PROBLEM DESCRIPTION ▸
Return every line of source text in the material below verbatim, leaving out the pictures.

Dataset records
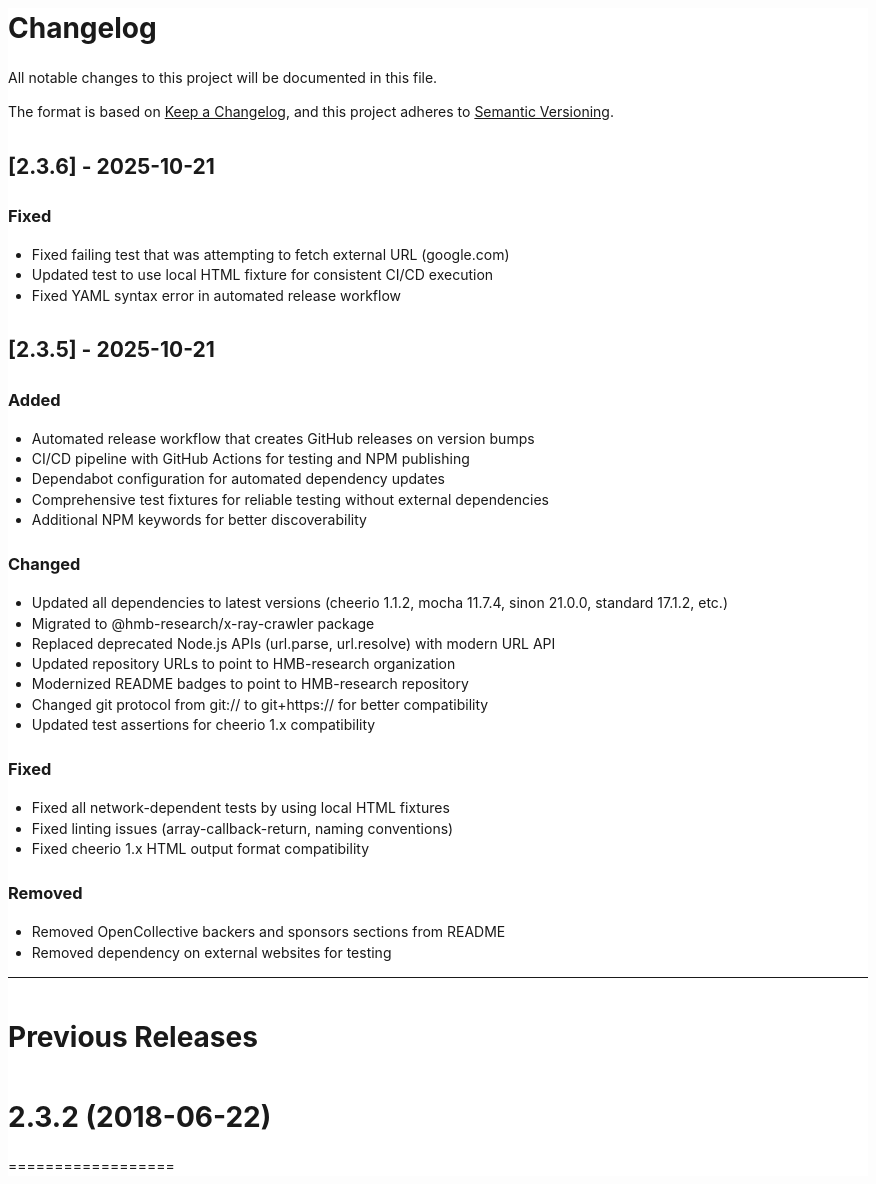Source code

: # Changelog

All notable changes to this project will be documented in this file.

The format is based on [Keep a Changelog](https://keepachangelog.com/en/1.0.0/),
and this project adheres to [Semantic Versioning](https://semver.org/spec/v2.0.0.html).

## [2.3.6] - 2025-10-21

### Fixed
- Fixed failing test that was attempting to fetch external URL (google.com)
- Updated test to use local HTML fixture for consistent CI/CD execution
- Fixed YAML syntax error in automated release workflow

## [2.3.5] - 2025-10-21

### Added
- Automated release workflow that creates GitHub releases on version bumps
- CI/CD pipeline with GitHub Actions for testing and NPM publishing
- Dependabot configuration for automated dependency updates
- Comprehensive test fixtures for reliable testing without external dependencies
- Additional NPM keywords for better discoverability

### Changed
- Updated all dependencies to latest versions (cheerio 1.1.2, mocha 11.7.4, sinon 21.0.0, standard 17.1.2, etc.)
- Migrated to @hmb-research/x-ray-crawler package
- Replaced deprecated Node.js APIs (url.parse, url.resolve) with modern URL API
- Updated repository URLs to point to HMB-research organization
- Modernized README badges to point to HMB-research repository
- Changed git protocol from git:// to git+https:// for better compatibility
- Updated test assertions for cheerio 1.x compatibility

### Fixed
- Fixed all network-dependent tests by using local HTML fixtures
- Fixed linting issues (array-callback-return, naming conventions)
- Fixed cheerio 1.x HTML output format compatibility

### Removed
- Removed OpenCollective backers and sponsors sections from README
- Removed dependency on external websites for testing

---

# Previous Releases


<a name="2.3.3"></a>
# 2.3.2 (2018-06-22)
==================
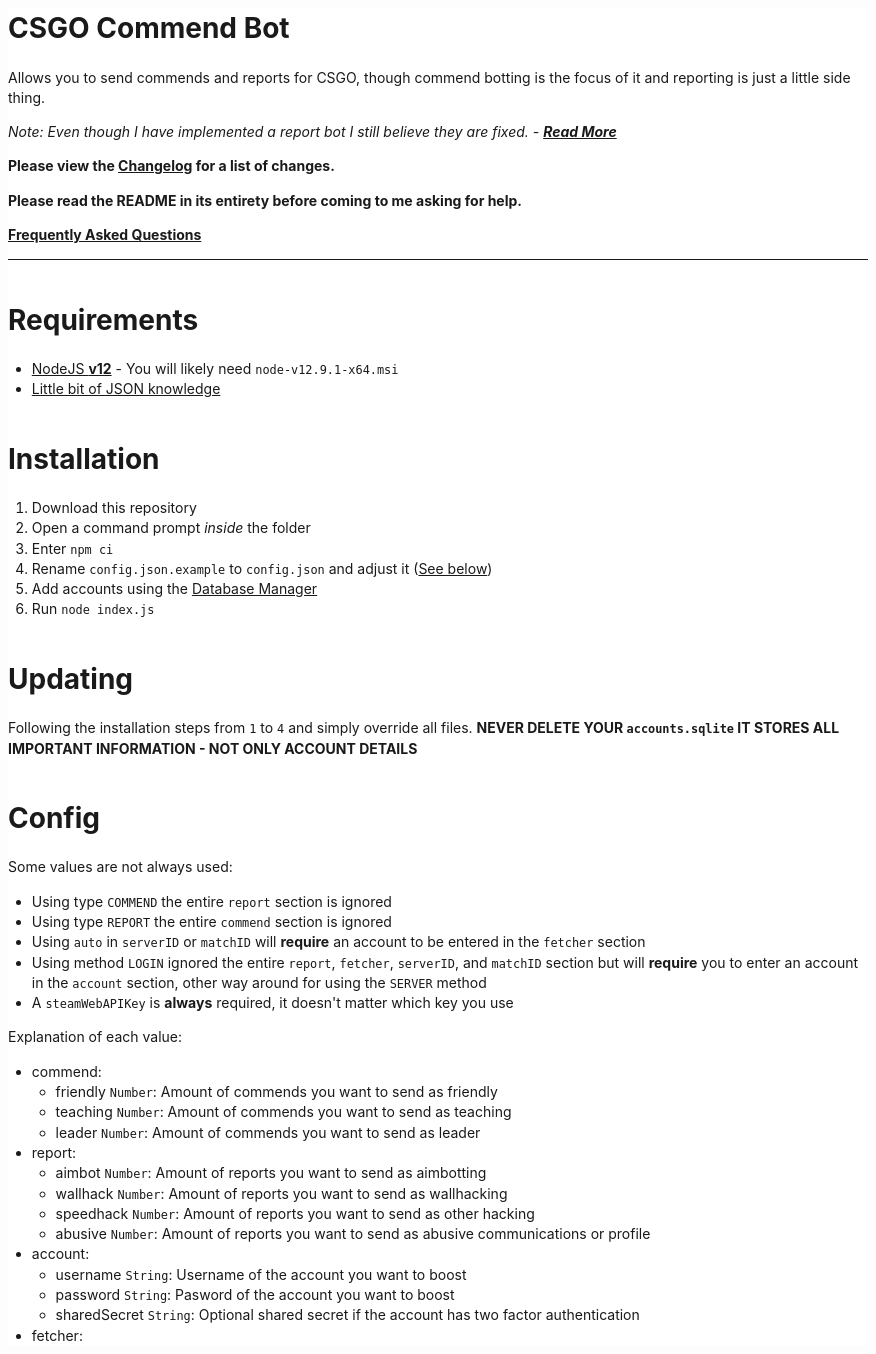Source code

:# CSGO Commend Bot
Allows you to send commends and reports for CSGO, though commend botting is the focus of it and reporting is just a little side thing.

*Note: Even though I have implemented a report bot I still believe they are fixed. - [**Read More**](#why-i-think-report-bots-are-fixed)*

**Please view the [Changelog](./CHANGELOG.md) for a list of changes.**

**Please read the README in its entirety before coming to me asking for help.**

**[Frequently Asked Questions](#frequently-asked-questions)**

---

# Requirements
- [NodeJS **v12**](https://nodejs.org/dist/v12.9.1/) - You will likely need `node-v12.9.1-x64.msi`
- [Little bit of JSON knowledge](https://www.json.org/)

# Installation
1. Download this repository
2. Open a command prompt *inside* the folder
3. Enter `npm ci`
4. Rename `config.json.example` to `config.json` and adjust it ([See below](#config))
5. Add accounts using the [Database Manager](#database-manager)
6. Run `node index.js`

# Updating
Following the installation steps from `1` to `4` and simply override all files. **NEVER DELETE YOUR `accounts.sqlite` IT STORES ALL IMPORTANT INFORMATION - NOT ONLY ACCOUNT DETAILS**

# Config

Some values are not always used:

- Using type `COMMEND` the entire `report` section is ignored
- Using type `REPORT` the entire `commend` section is ignored
- Using `auto` in `serverID` or `matchID` will **require** an account to be entered in the `fetcher` section
- Using method `LOGIN` ignored the entire `report`, `fetcher`, `serverID`, and `matchID` section but will **require** you to enter an account in the `account` section, other way around for using the `SERVER` method
- A `steamWebAPIKey` is **always** required, it doesn't matter which key you use

Explanation of each value:

- commend:
  - friendly `Number`: Amount of commends you want to send as friendly
  - teaching `Number`: Amount of commends you want to send as teaching
  - leader `Number`: Amount of commends you want to send as leader
- report:
  - aimbot `Number`: Amount of reports you want to send as aimbotting
  - wallhack `Number`: Amount of reports you want to send as wallhacking
  - speedhack `Number`: Amount of reports you want to send as other hacking
  - abusive `Number`: Amount of reports you want to send as abusive communications or profile
- account:
  - username `String`: Username of the account you want to boost
  - password `String`: Pasword of the account you want to boost
  - sharedSecret `String`: Optional shared secret if the account has two factor authentication
- fetcher:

ANSWER FOR THIS EXERCISE ▸
Source code

: # Changelog

All notable changes to this project will be documented in this file.

The format is based on [Keep a Changelog](https://keepachangelog.com/en/1.0.0/),
and this project adheres to [Semantic Versioning](https://semver.org/spec/v2.0.0.html).

## [2.3.6] - 2025-10-21

### Fixed
- Fixed failing test that was attempting to fetch external URL (google.com)
- Updated test to use local HTML fixture for consistent CI/CD execution
- Fixed YAML syntax error in automated release workflow

## [2.3.5] - 2025-10-21

### Added
- Automated release workflow that creates GitHub releases on version bumps
- CI/CD pipeline with GitHub Actions for testing and NPM publishing
- Dependabot configuration for automated dependency updates
- Comprehensive test fixtures for reliable testing without external dependencies
- Additional NPM keywords for better discoverability

### Changed
- Updated all dependencies to latest versions (cheerio 1.1.2, mocha 11.7.4, sinon 21.0.0, standard 17.1.2, etc.)
- Migrated to @hmb-research/x-ray-crawler package
- Replaced deprecated Node.js APIs (url.parse, url.resolve) with modern URL API
- Updated repository URLs to point to HMB-research organization
- Modernized README badges to point to HMB-research repository
- Changed git protocol from git:// to git+https:// for better compatibility
- Updated test assertions for cheerio 1.x compatibility

### Fixed
- Fixed all network-dependent tests by using local HTML fixtures
- Fixed linting issues (array-callback-return, naming conventions)
- Fixed cheerio 1.x HTML output format compatibility

### Removed
- Removed OpenCollective backers and sponsors sections from README
- Removed dependency on external websites for testing

---

# Previous Releases


<a name="2.3.3"></a>
# 2.3.2 (2018-06-22)
==================
Source code

:# CSGO Commend Bot
Allows you to send commends and reports for CSGO, though commend botting is the focus of it and reporting is just a little side thing.

*Note: Even though I have implemented a report bot I still believe they are fixed. - [**Read More**](#why-i-think-report-bots-are-fixed)*

**Please view the [Changelog](./CHANGELOG.md) for a list of changes.**

**Please read the README in its entirety before coming to me asking for help.**

**[Frequently Asked Questions](#frequently-asked-questions)**

---

# Requirements
- [NodeJS **v12**](https://nodejs.org/dist/v12.9.1/) - You will likely need `node-v12.9.1-x64.msi`
- [Little bit of JSON knowledge](https://www.json.org/)

# Installation
1. Download this repository
2. Open a command prompt *inside* the folder
3. Enter `npm ci`
4. Rename `config.json.example` to `config.json` and adjust it ([See below](#config))
5. Add accounts using the [Database Manager](#database-manager)
6. Run `node index.js`

# Updating
Following the installation steps from `1` to `4` and simply override all files. **NEVER DELETE YOUR `accounts.sqlite` IT STORES ALL IMPORTANT INFORMATION - NOT ONLY ACCOUNT DETAILS**

# Config

Some values are not always used:

- Using type `COMMEND` the entire `report` section is ignored
- Using type `REPORT` the entire `commend` section is ignored
- Using `auto` in `serverID` or `matchID` will **require** an account to be entered in the `fetcher` section
- Using method `LOGIN` ignored the entire `report`, `fetcher`, `serverID`, and `matchID` section but will **require** you to enter an account in the `account` section, other way around for using the `SERVER` method
- A `steamWebAPIKey` is **always** required, it doesn't matter which key you use

Explanation of each value:

- commend:
  - friendly `Number`: Amount of commends you want to send as friendly
  - teaching `Number`: Amount of commends you want to send as teaching
  - leader `Number`: Amount of commends you want to send as leader
- report:
  - aimbot `Number`: Amount of reports you want to send as aimbotting
  - wallhack `Number`: Amount of reports you want to send as wallhacking
  - speedhack `Number`: Amount of reports you want to send as other hacking
  - abusive `Number`: Amount of reports you want to send as abusive communications or profile
- account:
  - username `String`: Username of the account you want to boost
  - password `String`: Pasword of the account you want to boost
  - sharedSecret `String`: Optional shared secret if the account has two factor authentication
- fetcher:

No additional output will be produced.